Im Prozess gegen eine 96-jährige frühere Sekretärin des NS-Konzentrationslagers Stutthof ist im schleswig-holsteinischen Itzehoe im zweiten Anlauf die Anklage verlesen worden. Der Angeklagten wird Beihilfe zu Mord und Beihilfe zu versuchtem Mord in mehr als 11.000 Fällen vorgeworfen, weil sie zwischen 1943 und 1945 in der Kommandantur des Lagers tätig war.

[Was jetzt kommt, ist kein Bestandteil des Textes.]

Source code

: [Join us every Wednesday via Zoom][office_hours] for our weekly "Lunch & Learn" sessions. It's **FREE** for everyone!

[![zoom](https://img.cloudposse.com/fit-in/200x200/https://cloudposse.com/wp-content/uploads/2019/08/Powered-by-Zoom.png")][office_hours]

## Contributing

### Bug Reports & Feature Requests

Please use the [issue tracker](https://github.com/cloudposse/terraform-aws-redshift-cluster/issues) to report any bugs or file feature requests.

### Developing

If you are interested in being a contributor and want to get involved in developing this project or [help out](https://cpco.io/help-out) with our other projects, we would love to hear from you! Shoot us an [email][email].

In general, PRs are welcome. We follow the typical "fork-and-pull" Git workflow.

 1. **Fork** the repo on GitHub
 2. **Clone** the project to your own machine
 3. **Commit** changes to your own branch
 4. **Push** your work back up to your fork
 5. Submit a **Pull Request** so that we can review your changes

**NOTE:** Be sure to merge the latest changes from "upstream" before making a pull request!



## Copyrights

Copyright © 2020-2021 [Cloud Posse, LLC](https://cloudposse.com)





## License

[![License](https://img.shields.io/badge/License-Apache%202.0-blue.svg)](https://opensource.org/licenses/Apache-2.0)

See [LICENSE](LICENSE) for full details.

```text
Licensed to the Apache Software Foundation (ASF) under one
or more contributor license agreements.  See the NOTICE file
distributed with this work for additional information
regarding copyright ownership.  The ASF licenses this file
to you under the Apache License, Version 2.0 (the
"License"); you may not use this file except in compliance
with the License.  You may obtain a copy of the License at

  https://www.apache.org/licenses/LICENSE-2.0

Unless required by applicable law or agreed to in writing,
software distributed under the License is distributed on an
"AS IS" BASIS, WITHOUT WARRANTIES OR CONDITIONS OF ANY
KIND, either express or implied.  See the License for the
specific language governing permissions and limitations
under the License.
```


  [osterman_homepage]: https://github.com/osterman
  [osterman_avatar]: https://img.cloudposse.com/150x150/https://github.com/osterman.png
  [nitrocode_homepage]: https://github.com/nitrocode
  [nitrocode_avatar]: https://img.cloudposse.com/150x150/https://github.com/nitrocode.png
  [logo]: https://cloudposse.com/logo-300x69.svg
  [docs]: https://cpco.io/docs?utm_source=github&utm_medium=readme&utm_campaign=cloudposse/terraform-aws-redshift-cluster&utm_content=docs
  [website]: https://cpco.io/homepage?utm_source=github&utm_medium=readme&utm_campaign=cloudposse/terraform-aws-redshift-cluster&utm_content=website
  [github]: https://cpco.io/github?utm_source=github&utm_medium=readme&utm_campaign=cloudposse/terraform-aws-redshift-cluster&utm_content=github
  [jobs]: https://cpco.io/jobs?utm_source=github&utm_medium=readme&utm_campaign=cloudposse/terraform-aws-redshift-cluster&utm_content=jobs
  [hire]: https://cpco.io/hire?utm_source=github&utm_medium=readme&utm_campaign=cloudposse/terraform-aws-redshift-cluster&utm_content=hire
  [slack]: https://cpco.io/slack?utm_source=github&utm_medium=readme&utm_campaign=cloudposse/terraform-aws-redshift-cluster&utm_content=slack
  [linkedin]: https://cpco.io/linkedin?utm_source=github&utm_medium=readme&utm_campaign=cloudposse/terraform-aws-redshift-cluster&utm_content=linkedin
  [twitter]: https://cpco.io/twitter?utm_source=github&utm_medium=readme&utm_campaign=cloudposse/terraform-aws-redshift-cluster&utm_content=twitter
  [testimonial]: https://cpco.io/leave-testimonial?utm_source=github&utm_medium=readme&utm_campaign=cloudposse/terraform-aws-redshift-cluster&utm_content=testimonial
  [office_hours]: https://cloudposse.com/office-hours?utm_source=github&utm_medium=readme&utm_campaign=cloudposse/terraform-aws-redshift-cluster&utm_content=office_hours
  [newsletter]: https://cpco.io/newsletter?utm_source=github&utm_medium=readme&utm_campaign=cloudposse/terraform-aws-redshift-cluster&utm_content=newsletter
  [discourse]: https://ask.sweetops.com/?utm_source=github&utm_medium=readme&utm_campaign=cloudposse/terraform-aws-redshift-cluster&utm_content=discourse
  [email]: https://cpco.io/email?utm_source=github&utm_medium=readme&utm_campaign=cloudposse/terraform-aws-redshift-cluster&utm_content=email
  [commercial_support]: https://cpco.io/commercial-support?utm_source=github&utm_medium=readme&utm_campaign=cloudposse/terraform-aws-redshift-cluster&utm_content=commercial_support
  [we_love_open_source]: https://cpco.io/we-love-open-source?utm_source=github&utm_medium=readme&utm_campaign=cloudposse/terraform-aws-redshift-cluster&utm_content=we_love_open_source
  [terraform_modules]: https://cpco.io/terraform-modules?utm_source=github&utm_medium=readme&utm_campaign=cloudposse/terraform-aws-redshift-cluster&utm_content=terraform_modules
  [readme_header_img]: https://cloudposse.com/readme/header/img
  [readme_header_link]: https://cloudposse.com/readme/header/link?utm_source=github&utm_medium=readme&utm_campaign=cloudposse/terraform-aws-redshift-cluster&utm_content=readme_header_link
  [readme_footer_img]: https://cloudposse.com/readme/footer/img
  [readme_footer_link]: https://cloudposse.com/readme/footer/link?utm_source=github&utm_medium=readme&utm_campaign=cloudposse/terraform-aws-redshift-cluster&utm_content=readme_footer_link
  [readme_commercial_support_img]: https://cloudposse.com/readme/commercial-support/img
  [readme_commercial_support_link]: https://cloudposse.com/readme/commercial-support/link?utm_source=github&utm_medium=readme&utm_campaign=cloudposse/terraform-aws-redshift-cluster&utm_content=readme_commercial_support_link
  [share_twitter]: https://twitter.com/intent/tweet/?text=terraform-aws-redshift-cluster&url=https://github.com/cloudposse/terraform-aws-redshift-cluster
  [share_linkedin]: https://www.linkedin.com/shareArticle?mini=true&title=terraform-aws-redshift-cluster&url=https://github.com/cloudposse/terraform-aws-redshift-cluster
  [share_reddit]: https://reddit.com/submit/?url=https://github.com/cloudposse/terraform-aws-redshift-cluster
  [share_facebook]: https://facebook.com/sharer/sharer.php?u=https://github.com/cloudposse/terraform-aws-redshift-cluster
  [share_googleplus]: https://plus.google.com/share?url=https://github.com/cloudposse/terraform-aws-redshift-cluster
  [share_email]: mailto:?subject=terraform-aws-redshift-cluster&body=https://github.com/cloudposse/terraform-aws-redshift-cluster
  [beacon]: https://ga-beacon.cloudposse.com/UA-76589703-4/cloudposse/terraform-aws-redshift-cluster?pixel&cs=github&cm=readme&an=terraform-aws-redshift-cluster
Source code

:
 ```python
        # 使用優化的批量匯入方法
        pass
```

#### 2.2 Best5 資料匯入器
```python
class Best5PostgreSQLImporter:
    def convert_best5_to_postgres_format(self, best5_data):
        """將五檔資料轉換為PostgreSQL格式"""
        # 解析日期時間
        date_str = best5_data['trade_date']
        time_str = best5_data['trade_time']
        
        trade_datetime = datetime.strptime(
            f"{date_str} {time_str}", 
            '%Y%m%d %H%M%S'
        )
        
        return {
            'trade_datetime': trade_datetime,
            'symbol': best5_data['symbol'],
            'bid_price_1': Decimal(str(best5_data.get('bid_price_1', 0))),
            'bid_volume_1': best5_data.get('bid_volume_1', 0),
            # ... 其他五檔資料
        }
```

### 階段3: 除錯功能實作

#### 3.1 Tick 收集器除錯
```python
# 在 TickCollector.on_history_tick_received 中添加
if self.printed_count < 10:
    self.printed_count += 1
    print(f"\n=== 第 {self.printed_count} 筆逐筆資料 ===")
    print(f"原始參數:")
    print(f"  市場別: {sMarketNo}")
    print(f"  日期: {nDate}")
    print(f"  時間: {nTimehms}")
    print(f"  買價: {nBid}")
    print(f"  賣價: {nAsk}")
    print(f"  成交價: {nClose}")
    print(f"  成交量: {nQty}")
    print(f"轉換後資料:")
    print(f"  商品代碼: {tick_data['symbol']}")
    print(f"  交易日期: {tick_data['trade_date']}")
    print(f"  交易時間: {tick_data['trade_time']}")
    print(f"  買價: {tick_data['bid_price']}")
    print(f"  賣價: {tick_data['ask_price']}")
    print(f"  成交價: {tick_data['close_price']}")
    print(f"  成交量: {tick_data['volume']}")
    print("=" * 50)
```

Dem Prozessauftakt vor knapp drei Wochen entzog sie sich durch Flucht aus ihrem Altersheim.
Die Beschuldigte Irmgard F. habe aufgrund ihrer Tätigkeit für den Kommandanten des NS-Lagers bei Danzig Kenntnis über alle Vorgänge gehabt und sei unter anderem auch "bis ins Detail" über alle dort systematisch praktizierten Mordmethoden informiert gewesen, sagte Staatsanwältin Maxi Wantzen bei der Verlesung der Anklageschrift. Sie habe durch ihre Arbeit "die reibungslose Funktionsfähigkeit des Lagers" gesichert.
Angeklagte schweigt
Die Beschuldigte, die in einem Krankentransportstuhl in den Verhandlungssaal gebracht und von einer Mitarbeiterin des gerichtsmedizinischen Diensts begleitet wurde, äußerte sich nicht zu den Vorwürfen. "Frau F. wird sich zum jetzigen Zeitpunkt nicht äußern, sie wird auch keine Fragen beantworten", erklärte ihr Verteidiger Wolf Molkentien vor Gericht.

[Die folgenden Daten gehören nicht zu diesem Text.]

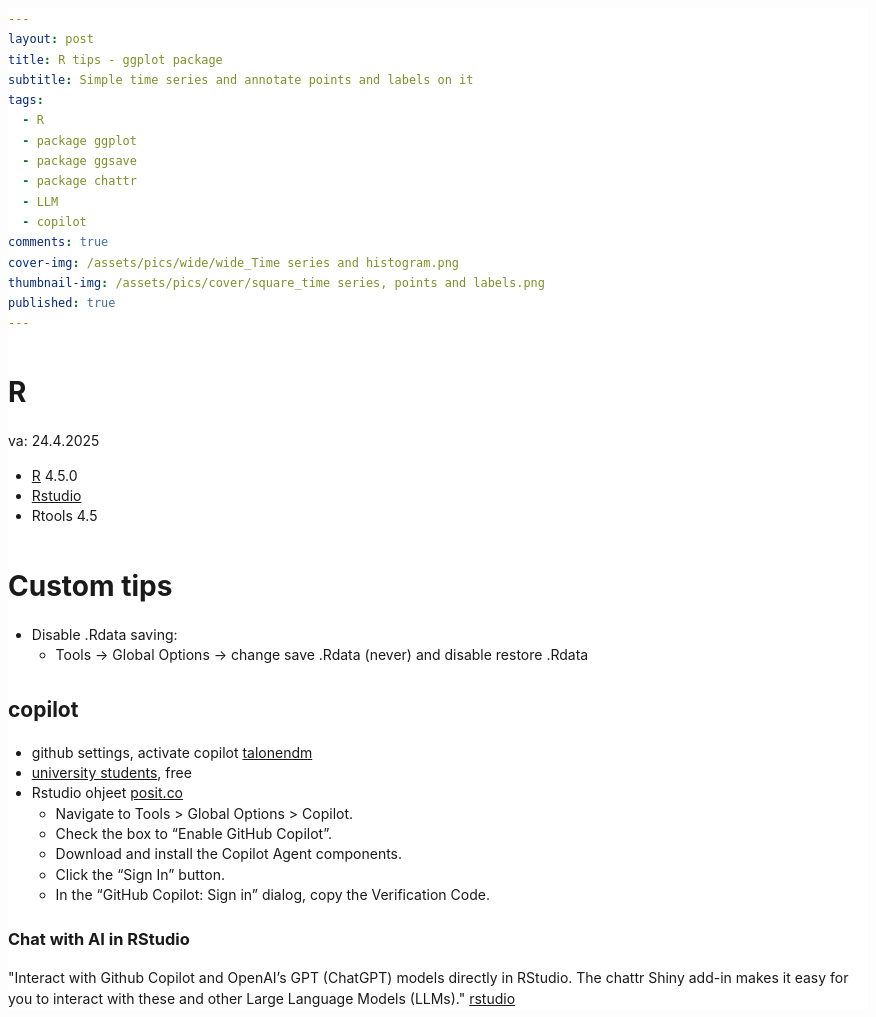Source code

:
 ```yaml
---
layout: post
title: R tips - ggplot package
subtitle: Simple time series and annotate points and labels on it
tags:
  - R
  - package ggplot
  - package ggsave
  - package chattr
  - LLM
  - copilot
comments: true
cover-img: /assets/pics/wide/wide_Time series and histogram.png
thumbnail-img: /assets/pics/cover/square_time series, points and labels.png
published: true
---
```




# R

va: 24.4.2025 
- [R](https://cran.r-project.org/bin/windows/base/) 4.5.0
- [Rstudio](https://posit.co/download/rstudio-desktop/)
- Rtools 4.5


# Custom tips

- Disable .Rdata saving: 
  - Tools -> Global Options -> change save .Rdata (never) and disable restore .Rdata 

## copilot



- github settings, activate copilot [talonendm](https://github.com/settings/copilot)
- [university students](https://techcommunity.microsoft.com/t5/educator-developer-blog/step-by-step-setting-up-github-student-and-github-copilot-as-an/ba-p/3736279), free
- Rstudio ohjeet [posit.co](https://docs.posit.co/ide/user/ide/guide/tools/copilot.html)
  - Navigate to Tools > Global Options > Copilot.
  - Check the box to “Enable GitHub Copilot”.
  - Download and install the Copilot Agent components.
  - Click the “Sign In” button.
  - In the “GitHub Copilot: Sign in” dialog, copy the Verification Code.

### Chat with AI in RStudio

"Interact with Github Copilot and OpenAI’s GPT (ChatGPT) models directly in RStudio. The chattr Shiny add-in makes it easy for you to interact with these and other Large Language Models (LLMs)."  [rstudio](https://blogs.rstudio.com/ai/posts/2024-04-04-chat-with-llms-using-chattr/)
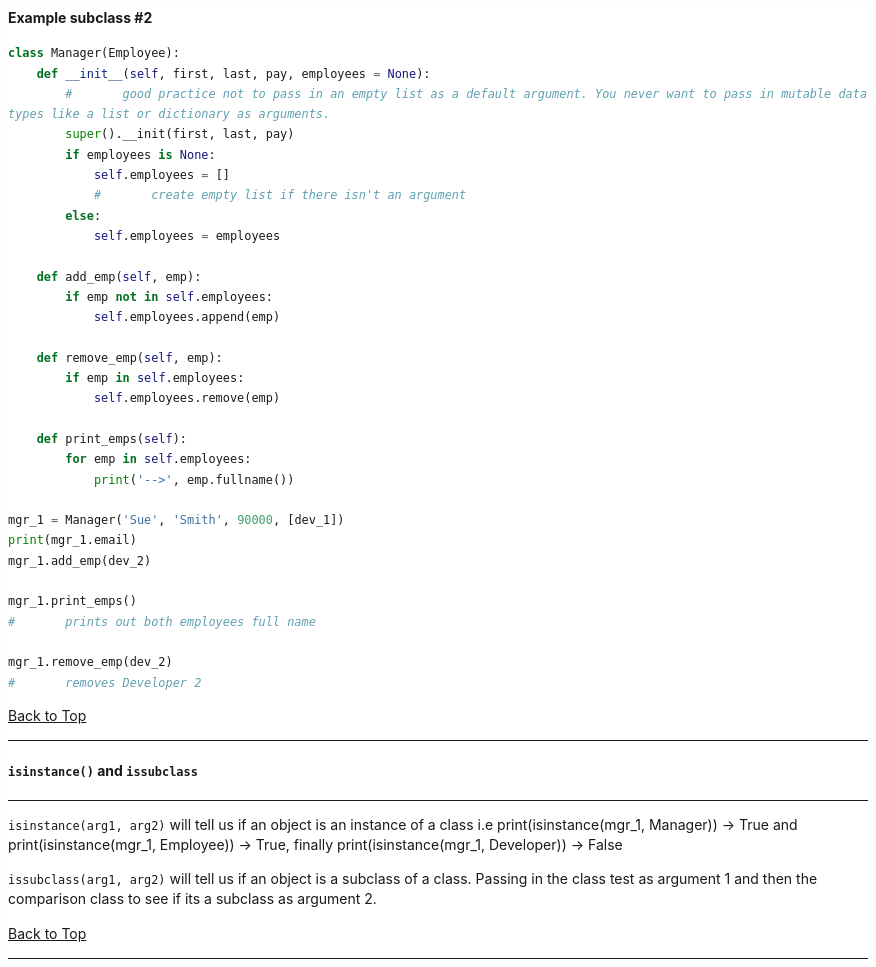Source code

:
 ```python
```
**Example subclass #2**
```py
class Manager(Employee):
    def __init__(self, first, last, pay, employees = None):
        #       good practice not to pass in an empty list as a default argument. You never want to pass in mutable data types like a list or dictionary as arguments.
        super().__init(first, last, pay)
        if employees is None:
            self.employees = []
            #       create empty list if there isn't an argument
        else:
            self.employees = employees

    def add_emp(self, emp):
        if emp not in self.employees:
            self.employees.append(emp)

    def remove_emp(self, emp):
        if emp in self.employees:
            self.employees.remove(emp)

    def print_emps(self):
        for emp in self.employees:
            print('-->', emp.fullname())

mgr_1 = Manager('Sue', 'Smith', 90000, [dev_1])
print(mgr_1.email)
mgr_1.add_emp(dev_2)

mgr_1.print_emps()
#       prints out both employees full name

mgr_1.remove_emp(dev_2)
#       removes Developer 2
```

[Back to Top](#table-of-contents)

---

#### **`isinstance()` and `issubclass`**

---

`isinstance(arg1, arg2)` will tell us if an object is an instance of a class i.e print(isinstance(mgr_1, Manager)) -> True and print(isinstance(mgr_1, Employee)) -> True, finally print(isinstance(mgr_1, Developer)) -> False

`issubclass(arg1, arg2)` will tell us if an object is a subclass of a class. Passing in the class test as argument 1 and then the comparison class to see if its a subclass as argument 2.

[Back to Top](#table-of-contents)

---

Er verlas zugleich ein Auftaktstatement der Verteidigung, in dem er unter anderem infrage stellte, ob die Frau allein aufgrund ihrer Tätigkeit tatsächlich umfassend über das Mordgeschehen im Bilde gewesen sei. Aus Sicht der Verteidigung sei diese Frage noch offen, sagte er.

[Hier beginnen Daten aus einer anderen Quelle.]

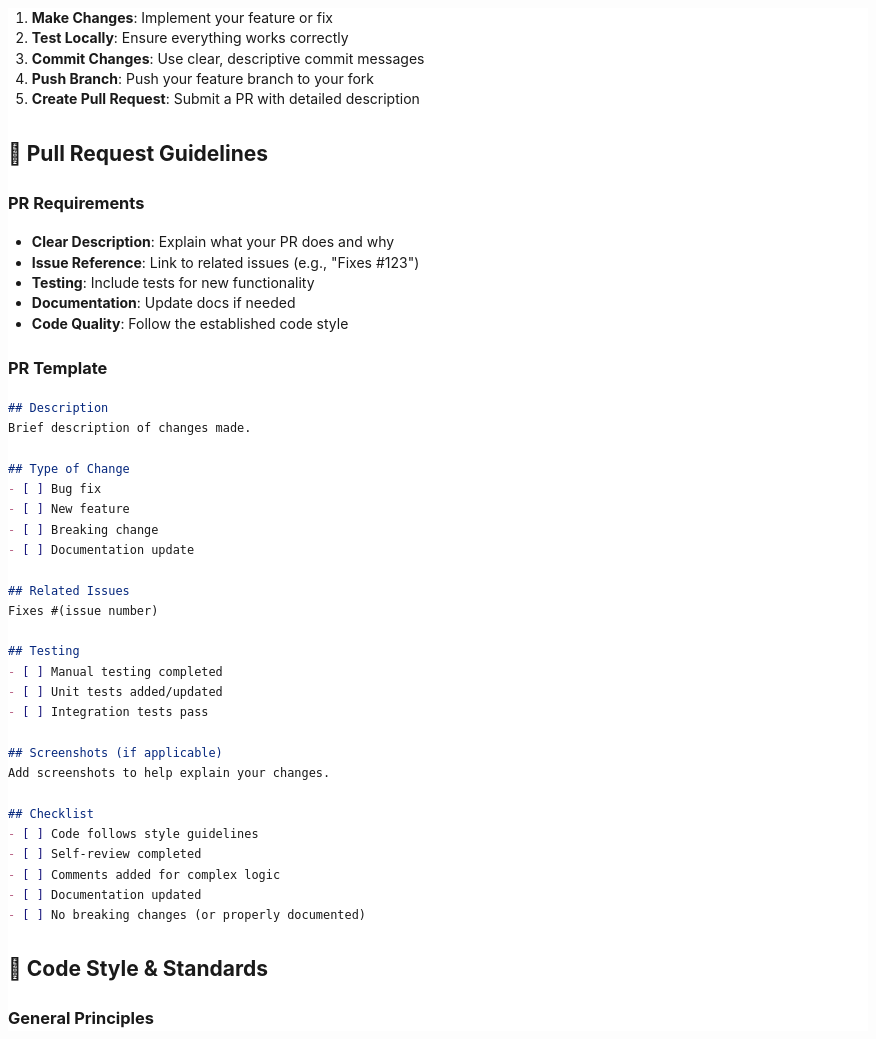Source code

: 1. **Make Changes**: Implement your feature or fix
2. **Test Locally**: Ensure everything works correctly
3. **Commit Changes**: Use clear, descriptive commit messages
4. **Push Branch**: Push your feature branch to your fork
5. **Create Pull Request**: Submit a PR with detailed description

## 📝 Pull Request Guidelines

### PR Requirements

- **Clear Description**: Explain what your PR does and why
- **Issue Reference**: Link to related issues (e.g., "Fixes #123")
- **Testing**: Include tests for new functionality
- **Documentation**: Update docs if needed
- **Code Quality**: Follow the established code style

### PR Template

```markdown
## Description
Brief description of changes made.

## Type of Change
- [ ] Bug fix
- [ ] New feature
- [ ] Breaking change
- [ ] Documentation update

## Related Issues
Fixes #(issue number)

## Testing
- [ ] Manual testing completed
- [ ] Unit tests added/updated
- [ ] Integration tests pass

## Screenshots (if applicable)
Add screenshots to help explain your changes.

## Checklist
- [ ] Code follows style guidelines
- [ ] Self-review completed
- [ ] Comments added for complex logic
- [ ] Documentation updated
- [ ] No breaking changes (or properly documented)
```

## 🎨 Code Style & Standards

### General Principles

Zum eigentlichen Prozessbeginn am 30. September war die Angeklagte nicht erschienen. Sie war nach Angaben des Gerichts untergetaucht. Stunden später wurde die Frau von der Polizei in Hamburg festgenommen. Das Gericht erließ einen Haftbefehl. Nach fünf Tagen wurde die 96-Jährige unter Anordnung von Sicherungsmaßnahmen aus der Haft entlassen,
Lebensfeindliche Bedingungen im Lager
In Stutthof hatte die SS im Zweiten Weltkrieg mehr als 100.000 Menschen unter erbärmlichen Bedingungen gefangen gehalten, darunter viele Juden. Etwa 65.000 Gefangene starben nach Erkenntnissen von Historikern. Das Lager war berüchtigt für die absichtlich völlig unzureichende Versorgung der Gefangenen, die extrem lebensfeindliche Bedingungen zur Folge hatte.
Die meisten Gefangenen starben an Krankheiten und Entkräftung, dazu kamen Folter sowie unmenschliche Zwangs- und Sklavenarbeit. Es gab jedoch auch eine Gaskammer und eine getarnte Genickschussanlage, in der Gefangene gezielt massenhaft getötet wurden.
Durch ihre zeitweise Flucht vereitelte die Angeklagte die Verlesung der Anklageschrift zum Auftakttermin, dies wurde nun nachgeholt. Die gegen die Beschuldigte verhängte Untersuchungshaft hob das Gericht nach einigen Tagen gegen nicht näher genannte "Sicherungsmaßnahmen" auf. Es sei sichergestellt, dass sie zum Prozess erscheine. Für das Verfahren sind bereits Verhandlungstermine bis weit ins kommende Jahr geplant.